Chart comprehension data
* * * * * * *

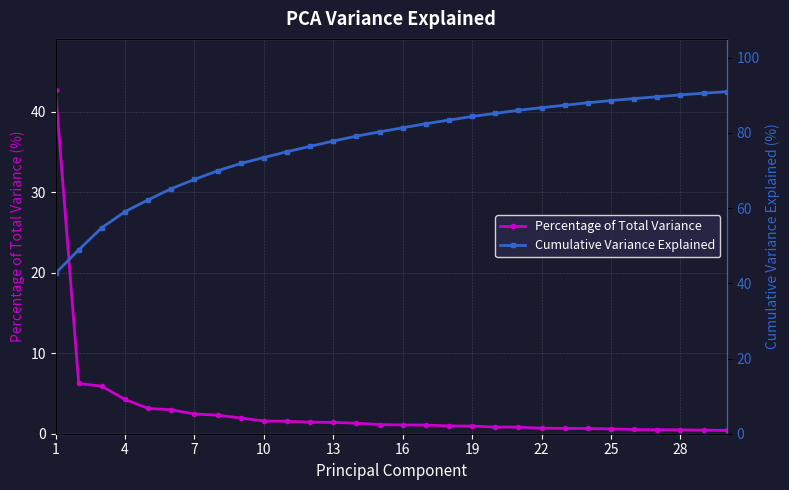

What is the highest value of the Percentage of Total Variance series?

42.6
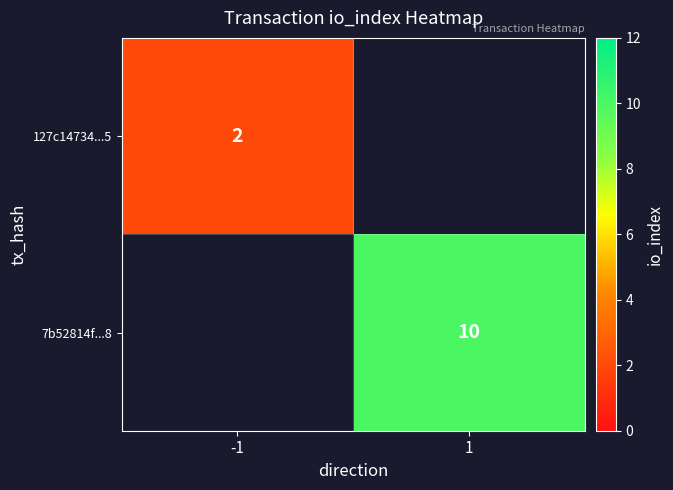

How many series are shown in this chart?

2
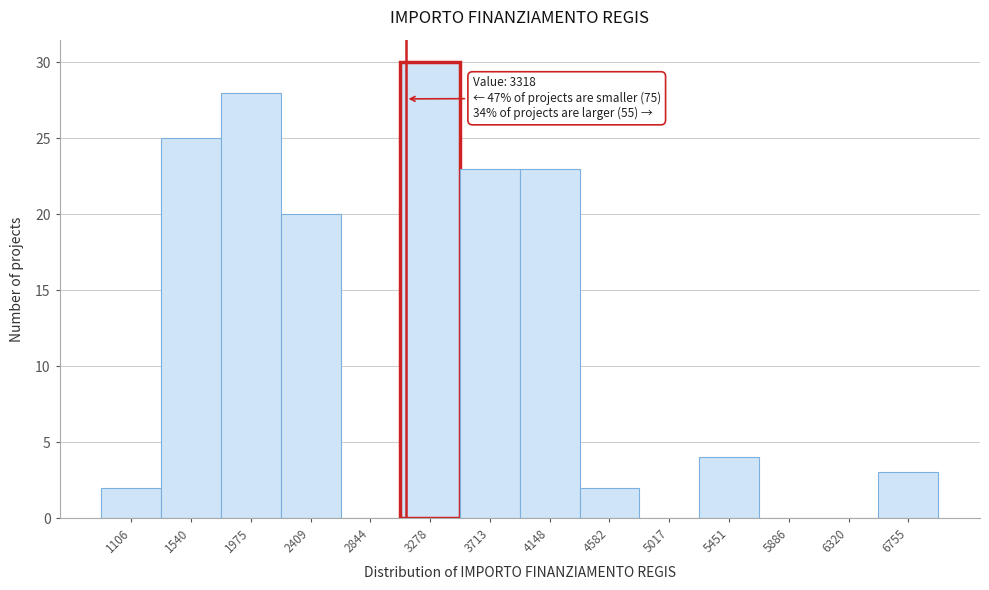

Reading right to left, what are all the values shown in this chart?

6755=3	6320=0	5886=0	5451=4	5017=0	4582=2	4148=23	3713=23	3278=30	2844=0	2409=20	1975=28	1540=25	1106=2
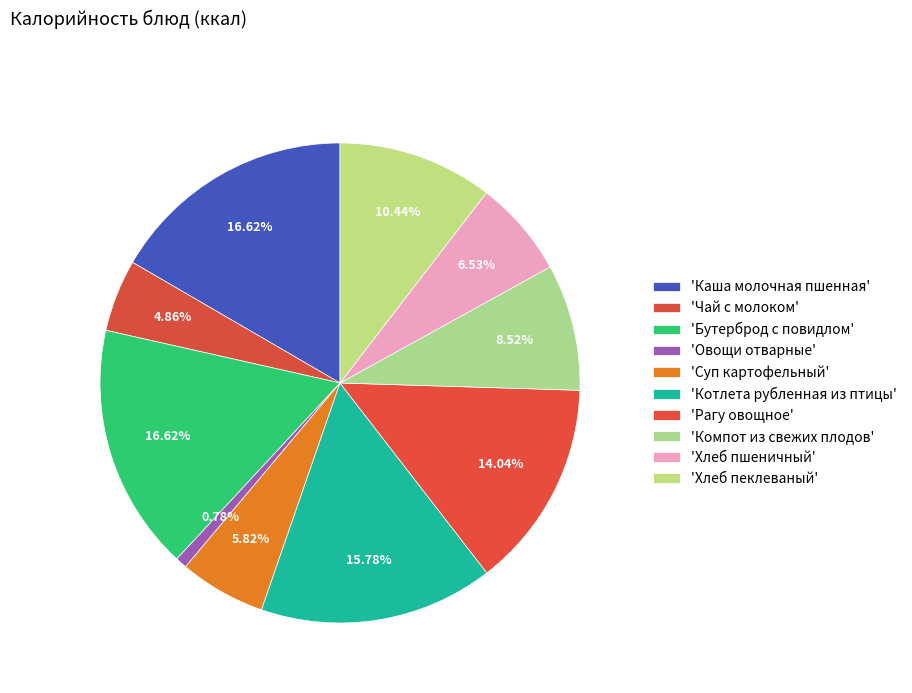

Count the number of slices in the pie.

10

* * * * * * *

## TASK DESCRIPTION:
Can you copy the text of every item above word for word, leaving out the pictures?

## EXERCISE SOLUTION:
What is the highest value of the Percentage of Total Variance series?

42.6

How many series are shown in this chart?

2

Reading right to left, what are all the values shown in this chart?

6755=3	6320=0	5886=0	5451=4	5017=0	4582=2	4148=23	3713=23	3278=30	2844=0	2409=20	1975=28	1540=25	1106=2

Count the number of slices in the pie.

10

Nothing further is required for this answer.